Однако я был молод и не унывал. Спустя какое-то время я убедил себя, что ничего страшного не случилось — разумеется, мое чувство собственного достоинства пострадало, однако ни бабушка, ни внучка не будут распускать сплетни и делать из меня всеобщее посмешище. К тому времени, когда Джамшид в последний раз пожелал нам «салям алейкум» и повернул своего коня назад в Багдад, я уже снова был в состоянии смотреть по сторонам и разглядывать местность, по которой мы ехали. Какое-то время мы находились в царстве радостных зеленых долин, извивавшихся среди прохладных голубых холмов. Это было хорошо, потому что давало нам возможность привыкнуть к верблюдам, прежде чем начнется трудный переход по пустыне.
Замечу, что ездить верхом на верблюде не трудней, чем на лошади; главное — привыкнуть к большей высоте, на которой ты находишься.
Верблюд идет манерной походкой и презрительно фыркает, точно так, как и некоторые мужчины определенного сорта. К этой походке легко привыкает даже новичок, и ехать значительно проще, если ноги твои находятся с одного боку, так ездят женщины в женском седле. Одна нога выдвигается вперед и обхватывает седельную луку. Поводья верблюда — это совсем не то, что узда лошади; это веревка, которая привязана к деревянному стержню, намертво приделанному к его морде. Презрительная усмешка верблюда придает ему вид высокомерного умника, но это совсем не так. Приходится все время помнить, что верблюд — одно из самых глупых животных. Разумная лошадь знает, как напроказничать, чтобы рассердить или сбросить с себя седока. Верблюд никогда не способен на такое, у него также отсутствует свойственный лошади здравый смысл, поэтому человеку надо постоянно следить за дорогой и избегать опасности, когда это возможно. Тот, кто едет на верблюде, должен постоянно быть настороже и направлять его даже вокруг хорошо видимых скал или выбоин, иначе он обязательно упадет и сломает ногу.

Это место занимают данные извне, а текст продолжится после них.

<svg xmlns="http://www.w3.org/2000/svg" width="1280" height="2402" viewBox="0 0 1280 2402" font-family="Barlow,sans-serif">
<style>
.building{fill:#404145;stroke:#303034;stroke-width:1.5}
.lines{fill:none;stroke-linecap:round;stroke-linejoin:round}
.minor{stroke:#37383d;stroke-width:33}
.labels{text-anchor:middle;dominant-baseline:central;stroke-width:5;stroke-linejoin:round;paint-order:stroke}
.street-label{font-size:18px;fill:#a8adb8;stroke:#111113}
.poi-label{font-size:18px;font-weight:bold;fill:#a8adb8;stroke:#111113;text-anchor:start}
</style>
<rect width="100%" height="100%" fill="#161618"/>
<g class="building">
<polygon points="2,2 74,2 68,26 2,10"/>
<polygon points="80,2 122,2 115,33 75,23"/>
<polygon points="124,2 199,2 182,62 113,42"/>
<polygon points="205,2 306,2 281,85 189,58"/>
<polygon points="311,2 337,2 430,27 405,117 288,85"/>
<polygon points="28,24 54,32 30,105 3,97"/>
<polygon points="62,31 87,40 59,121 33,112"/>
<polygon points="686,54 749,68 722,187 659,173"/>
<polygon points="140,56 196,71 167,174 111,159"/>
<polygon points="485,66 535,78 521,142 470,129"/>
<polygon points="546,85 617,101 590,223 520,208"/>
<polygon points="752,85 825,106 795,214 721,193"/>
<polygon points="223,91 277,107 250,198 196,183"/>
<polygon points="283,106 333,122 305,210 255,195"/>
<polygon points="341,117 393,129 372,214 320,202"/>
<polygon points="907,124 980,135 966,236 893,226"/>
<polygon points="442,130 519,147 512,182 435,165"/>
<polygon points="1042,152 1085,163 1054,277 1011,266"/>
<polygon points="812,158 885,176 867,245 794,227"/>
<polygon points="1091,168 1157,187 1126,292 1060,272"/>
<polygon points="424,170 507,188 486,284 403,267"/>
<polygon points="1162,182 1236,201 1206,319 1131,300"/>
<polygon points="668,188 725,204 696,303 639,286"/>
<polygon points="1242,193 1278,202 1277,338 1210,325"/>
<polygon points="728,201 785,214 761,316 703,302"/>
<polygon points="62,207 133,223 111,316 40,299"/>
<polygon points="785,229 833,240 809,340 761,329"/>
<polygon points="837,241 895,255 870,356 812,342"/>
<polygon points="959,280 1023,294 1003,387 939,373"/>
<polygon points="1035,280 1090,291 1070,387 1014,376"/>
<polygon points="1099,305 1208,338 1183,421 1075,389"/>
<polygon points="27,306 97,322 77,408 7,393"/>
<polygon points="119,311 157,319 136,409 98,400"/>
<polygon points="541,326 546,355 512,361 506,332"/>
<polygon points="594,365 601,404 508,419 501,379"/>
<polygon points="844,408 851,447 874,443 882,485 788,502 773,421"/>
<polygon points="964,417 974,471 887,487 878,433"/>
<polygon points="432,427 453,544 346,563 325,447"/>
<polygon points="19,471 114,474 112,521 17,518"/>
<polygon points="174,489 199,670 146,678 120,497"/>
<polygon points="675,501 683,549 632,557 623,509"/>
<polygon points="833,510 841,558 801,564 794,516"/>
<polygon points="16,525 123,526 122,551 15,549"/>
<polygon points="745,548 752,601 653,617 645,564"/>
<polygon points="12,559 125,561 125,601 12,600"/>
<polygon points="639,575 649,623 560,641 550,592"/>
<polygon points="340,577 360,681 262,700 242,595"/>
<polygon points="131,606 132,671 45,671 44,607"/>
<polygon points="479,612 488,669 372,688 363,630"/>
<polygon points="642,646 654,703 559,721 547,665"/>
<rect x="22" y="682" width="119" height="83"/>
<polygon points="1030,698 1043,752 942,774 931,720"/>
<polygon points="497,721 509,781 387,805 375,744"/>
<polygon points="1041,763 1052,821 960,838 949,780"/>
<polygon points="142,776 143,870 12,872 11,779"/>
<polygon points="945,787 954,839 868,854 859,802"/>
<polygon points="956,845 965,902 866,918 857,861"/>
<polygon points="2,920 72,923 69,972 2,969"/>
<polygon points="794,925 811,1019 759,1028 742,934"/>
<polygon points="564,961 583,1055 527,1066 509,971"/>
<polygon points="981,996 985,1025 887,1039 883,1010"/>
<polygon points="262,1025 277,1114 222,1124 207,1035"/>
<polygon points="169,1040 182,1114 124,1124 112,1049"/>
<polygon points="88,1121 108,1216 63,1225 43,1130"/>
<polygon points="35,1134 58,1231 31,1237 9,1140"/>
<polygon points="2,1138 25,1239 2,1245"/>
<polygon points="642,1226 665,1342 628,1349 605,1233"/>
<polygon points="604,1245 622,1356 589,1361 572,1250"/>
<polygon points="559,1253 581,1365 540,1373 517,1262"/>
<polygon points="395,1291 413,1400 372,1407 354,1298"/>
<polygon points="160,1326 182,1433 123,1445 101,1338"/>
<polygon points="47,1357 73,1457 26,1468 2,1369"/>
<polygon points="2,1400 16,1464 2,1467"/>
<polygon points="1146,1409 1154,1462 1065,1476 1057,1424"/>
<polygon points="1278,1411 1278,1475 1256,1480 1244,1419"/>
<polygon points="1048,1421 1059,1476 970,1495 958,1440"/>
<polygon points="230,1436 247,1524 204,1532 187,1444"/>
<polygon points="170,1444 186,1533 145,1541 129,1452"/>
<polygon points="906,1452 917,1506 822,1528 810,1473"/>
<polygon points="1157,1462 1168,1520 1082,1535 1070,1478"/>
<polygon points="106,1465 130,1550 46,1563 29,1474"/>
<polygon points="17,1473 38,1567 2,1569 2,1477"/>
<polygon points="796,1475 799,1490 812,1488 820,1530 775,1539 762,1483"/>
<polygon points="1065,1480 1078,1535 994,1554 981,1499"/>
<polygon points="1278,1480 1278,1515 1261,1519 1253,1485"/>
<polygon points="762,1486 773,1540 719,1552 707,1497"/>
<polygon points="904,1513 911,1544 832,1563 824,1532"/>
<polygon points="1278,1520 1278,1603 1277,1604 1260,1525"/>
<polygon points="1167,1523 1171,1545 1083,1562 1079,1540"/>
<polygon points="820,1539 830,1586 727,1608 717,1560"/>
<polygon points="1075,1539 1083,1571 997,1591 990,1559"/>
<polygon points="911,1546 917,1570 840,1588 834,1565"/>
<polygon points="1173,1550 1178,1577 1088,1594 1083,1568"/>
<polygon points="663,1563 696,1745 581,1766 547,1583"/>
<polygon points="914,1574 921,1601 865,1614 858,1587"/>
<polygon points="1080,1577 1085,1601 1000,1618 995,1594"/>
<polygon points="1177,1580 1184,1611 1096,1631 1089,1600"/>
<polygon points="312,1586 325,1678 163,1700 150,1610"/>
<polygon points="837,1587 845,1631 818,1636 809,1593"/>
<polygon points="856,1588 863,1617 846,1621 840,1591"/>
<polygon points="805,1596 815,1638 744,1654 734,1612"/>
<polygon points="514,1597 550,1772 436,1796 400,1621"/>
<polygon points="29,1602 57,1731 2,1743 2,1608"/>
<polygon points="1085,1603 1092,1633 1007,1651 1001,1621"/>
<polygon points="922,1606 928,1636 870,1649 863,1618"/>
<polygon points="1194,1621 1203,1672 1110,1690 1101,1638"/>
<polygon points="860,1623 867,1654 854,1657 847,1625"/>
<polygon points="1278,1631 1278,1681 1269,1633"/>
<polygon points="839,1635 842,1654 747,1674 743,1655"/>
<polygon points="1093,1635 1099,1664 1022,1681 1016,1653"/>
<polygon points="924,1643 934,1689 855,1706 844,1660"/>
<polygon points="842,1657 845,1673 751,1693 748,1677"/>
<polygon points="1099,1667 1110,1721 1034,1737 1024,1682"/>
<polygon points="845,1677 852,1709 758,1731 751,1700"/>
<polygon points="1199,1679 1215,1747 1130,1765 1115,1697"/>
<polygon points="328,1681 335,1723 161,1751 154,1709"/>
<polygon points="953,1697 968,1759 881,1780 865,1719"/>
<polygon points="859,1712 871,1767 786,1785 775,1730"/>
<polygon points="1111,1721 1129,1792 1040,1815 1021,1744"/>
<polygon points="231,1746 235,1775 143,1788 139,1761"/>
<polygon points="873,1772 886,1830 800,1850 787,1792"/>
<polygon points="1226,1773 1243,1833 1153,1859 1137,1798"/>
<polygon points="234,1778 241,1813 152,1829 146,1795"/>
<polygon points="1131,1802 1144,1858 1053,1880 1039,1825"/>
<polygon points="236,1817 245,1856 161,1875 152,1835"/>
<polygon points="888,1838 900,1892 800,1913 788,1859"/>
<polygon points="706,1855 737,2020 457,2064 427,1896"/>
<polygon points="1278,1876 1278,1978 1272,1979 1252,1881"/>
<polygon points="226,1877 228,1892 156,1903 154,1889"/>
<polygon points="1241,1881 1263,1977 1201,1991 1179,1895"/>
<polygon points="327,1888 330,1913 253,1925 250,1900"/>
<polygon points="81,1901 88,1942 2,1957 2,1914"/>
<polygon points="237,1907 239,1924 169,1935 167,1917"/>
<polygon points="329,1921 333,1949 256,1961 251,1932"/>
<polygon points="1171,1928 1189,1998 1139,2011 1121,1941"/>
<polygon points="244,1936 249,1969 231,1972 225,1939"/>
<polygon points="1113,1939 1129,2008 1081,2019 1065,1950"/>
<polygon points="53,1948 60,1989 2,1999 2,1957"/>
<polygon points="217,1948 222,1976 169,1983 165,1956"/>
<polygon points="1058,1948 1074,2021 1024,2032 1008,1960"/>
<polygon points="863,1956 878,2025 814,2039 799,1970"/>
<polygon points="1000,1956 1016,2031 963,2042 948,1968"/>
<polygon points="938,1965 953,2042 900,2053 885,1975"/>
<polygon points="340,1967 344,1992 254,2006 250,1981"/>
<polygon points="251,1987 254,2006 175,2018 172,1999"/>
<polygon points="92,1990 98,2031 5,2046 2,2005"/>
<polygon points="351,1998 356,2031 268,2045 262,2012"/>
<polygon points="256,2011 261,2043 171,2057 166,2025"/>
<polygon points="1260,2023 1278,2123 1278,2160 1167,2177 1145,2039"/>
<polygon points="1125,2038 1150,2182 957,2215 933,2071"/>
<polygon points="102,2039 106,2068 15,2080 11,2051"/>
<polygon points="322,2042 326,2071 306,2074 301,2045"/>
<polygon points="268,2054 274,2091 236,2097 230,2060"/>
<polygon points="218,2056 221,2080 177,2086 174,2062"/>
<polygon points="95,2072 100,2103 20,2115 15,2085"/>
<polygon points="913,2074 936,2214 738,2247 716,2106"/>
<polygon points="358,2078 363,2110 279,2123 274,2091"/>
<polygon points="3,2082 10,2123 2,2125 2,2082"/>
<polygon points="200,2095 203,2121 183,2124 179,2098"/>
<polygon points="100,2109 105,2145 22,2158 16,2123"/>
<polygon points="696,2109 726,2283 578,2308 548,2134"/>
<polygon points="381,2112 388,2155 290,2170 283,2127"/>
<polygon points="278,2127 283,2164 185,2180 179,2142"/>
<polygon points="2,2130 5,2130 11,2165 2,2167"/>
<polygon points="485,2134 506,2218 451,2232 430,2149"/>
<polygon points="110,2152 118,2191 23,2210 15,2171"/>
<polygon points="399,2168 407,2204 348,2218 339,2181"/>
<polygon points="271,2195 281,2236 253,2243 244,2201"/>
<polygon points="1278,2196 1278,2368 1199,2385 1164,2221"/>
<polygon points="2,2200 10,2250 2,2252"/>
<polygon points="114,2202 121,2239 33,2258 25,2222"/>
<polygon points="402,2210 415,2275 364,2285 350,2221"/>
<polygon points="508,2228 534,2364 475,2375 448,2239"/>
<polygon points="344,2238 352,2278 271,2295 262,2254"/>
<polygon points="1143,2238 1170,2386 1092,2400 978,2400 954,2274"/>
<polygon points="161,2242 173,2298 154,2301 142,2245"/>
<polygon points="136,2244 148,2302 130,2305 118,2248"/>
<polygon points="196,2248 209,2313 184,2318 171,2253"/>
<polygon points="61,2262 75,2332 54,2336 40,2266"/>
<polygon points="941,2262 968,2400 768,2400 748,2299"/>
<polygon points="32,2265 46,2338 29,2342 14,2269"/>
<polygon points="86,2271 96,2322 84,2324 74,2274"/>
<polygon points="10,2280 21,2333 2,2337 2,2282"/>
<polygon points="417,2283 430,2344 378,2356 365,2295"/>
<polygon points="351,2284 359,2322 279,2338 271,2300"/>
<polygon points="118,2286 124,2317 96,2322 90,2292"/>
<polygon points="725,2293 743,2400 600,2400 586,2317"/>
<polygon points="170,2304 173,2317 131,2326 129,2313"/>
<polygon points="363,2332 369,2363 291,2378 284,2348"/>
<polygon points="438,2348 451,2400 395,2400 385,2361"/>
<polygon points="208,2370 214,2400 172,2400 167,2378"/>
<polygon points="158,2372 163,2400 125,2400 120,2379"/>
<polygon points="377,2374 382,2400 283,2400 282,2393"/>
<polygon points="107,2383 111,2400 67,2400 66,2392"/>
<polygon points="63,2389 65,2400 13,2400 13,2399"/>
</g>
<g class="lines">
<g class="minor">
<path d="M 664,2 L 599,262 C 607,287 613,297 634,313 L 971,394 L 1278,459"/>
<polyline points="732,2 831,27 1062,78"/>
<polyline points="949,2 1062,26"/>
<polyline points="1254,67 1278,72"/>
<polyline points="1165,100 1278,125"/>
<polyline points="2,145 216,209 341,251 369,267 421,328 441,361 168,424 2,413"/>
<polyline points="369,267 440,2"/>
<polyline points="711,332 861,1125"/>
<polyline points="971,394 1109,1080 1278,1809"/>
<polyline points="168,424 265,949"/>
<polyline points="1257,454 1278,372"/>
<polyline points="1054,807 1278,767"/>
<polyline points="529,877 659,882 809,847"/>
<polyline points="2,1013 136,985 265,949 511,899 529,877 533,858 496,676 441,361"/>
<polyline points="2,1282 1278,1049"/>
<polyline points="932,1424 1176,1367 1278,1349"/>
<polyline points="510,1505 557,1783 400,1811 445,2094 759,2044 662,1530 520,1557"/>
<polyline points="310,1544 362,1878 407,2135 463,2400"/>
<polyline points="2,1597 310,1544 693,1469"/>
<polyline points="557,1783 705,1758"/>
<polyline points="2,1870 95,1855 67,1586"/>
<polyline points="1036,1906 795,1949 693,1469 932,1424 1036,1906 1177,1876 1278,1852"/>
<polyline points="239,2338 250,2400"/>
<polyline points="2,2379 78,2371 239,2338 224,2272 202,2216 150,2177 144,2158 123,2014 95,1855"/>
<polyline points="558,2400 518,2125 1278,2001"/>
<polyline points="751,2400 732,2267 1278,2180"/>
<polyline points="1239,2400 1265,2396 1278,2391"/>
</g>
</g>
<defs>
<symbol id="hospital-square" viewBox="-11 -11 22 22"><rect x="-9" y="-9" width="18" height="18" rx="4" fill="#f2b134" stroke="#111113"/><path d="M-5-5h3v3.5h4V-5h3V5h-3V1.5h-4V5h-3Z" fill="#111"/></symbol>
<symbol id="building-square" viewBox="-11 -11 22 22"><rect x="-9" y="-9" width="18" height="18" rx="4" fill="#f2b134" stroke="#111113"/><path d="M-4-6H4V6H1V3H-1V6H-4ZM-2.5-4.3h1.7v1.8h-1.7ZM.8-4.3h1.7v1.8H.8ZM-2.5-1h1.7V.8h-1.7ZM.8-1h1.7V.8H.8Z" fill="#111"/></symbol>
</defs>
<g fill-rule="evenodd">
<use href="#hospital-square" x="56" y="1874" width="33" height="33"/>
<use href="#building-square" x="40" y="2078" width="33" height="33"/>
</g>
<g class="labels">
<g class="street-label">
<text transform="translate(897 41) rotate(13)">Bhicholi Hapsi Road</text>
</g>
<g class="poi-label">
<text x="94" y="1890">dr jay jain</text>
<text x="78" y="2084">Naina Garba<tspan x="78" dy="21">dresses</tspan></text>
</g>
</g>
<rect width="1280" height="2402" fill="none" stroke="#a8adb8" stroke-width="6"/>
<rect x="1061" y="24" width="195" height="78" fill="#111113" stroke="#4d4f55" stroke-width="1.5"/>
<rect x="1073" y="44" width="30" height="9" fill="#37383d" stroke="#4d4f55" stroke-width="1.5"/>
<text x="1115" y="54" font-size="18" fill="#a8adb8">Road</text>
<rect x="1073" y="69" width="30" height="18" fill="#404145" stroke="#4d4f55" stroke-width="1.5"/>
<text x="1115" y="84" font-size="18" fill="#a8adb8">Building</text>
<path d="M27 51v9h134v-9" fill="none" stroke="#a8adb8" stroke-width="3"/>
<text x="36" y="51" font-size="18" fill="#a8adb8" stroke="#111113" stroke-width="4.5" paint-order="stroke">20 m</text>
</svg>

С тех самых пор, как мы выехали из Акры, мы постоянно путешествовали по местности, которая была такой же новой для дяди и отца, как и для меня, потому что до этого они пересекли Азию, как туда, так и обратно, по пути, расположенному гораздо северней. Поэтому с легкими опасениями они передали управление нашему рабу Ноздре, который заявил, что якобы уже множество раз бывал в этих местах во время своих странствий. Похоже, так оно и было, потому что Ноздря уверенно вел нас и не останавливался перед частыми развилками, — казалось, он всегда знал, какую дорогу выбрать. Точно перед закатом в первый же день пути он привел нас в удобный караван-сарай. В качестве награды за хорошее поведение мы не заставили Ноздрю оставаться в конюшне с верблюдами, но оплатили ему еду и место в главном здании караван-сарая.
Этим же вечером, пока мы сидели за скатертью с ужином, отец изучил документы, которые дал нам шах, и сказал:
— Я припоминаю, ты говорил нам, Ноздря, что носил и другие имена. Из этих документов явствует, что ты служил каждому из своих прежних хозяев под другим именем. Синдбад, Али-Баба, Али-ад-Дин. Все они звучат гораздо приятней, чем Ноздря. Какое имя ты предпочитаешь?
— Никакое, если позволите, хозяин Никколо. Все они принадлежат прошлым и давно позабытым периодам моей жизни. Синдбад, например, относится только к земле Синд, где я родился. Я давно оставил это имя позади.
Я заметил:
— Шахрияр Жад рассказала нам несколько историй о приключениях другого прирожденного путешественника, который называл себя Синдбадом-Мореходом. Может, это был ты?
— Или кто-то очень похожий на меня. Однако несомненно, этот человек был лжецом. — Раб тихо засмеялся. — Вы, господа, сами из морской республики Венеция и наверняка должны знать, что ни один моряк не назовет себя мореходом, а всегда моряком или мореплавателем. Мореход — это слово невежественного сухопутного жителя. Если этот Синдбад даже не смог придумать себе правильное прозвище, то, согласитесь, тогда и его истории вызывают подозрение.
Отец настаивал:
— Я должен вписать в этот документ какое-то имя, потому что ты являешься моей собственностью…
— Впишите Ноздря, добрый хозяин, — беззаботно сказал раб. — Оно стало моим именем с тех самых пор, как произошла та досадная история. Вы, господа, возможно, не поверите, но я был исключительно красивым мужчиной до того, как это увечье испортило мою внешность.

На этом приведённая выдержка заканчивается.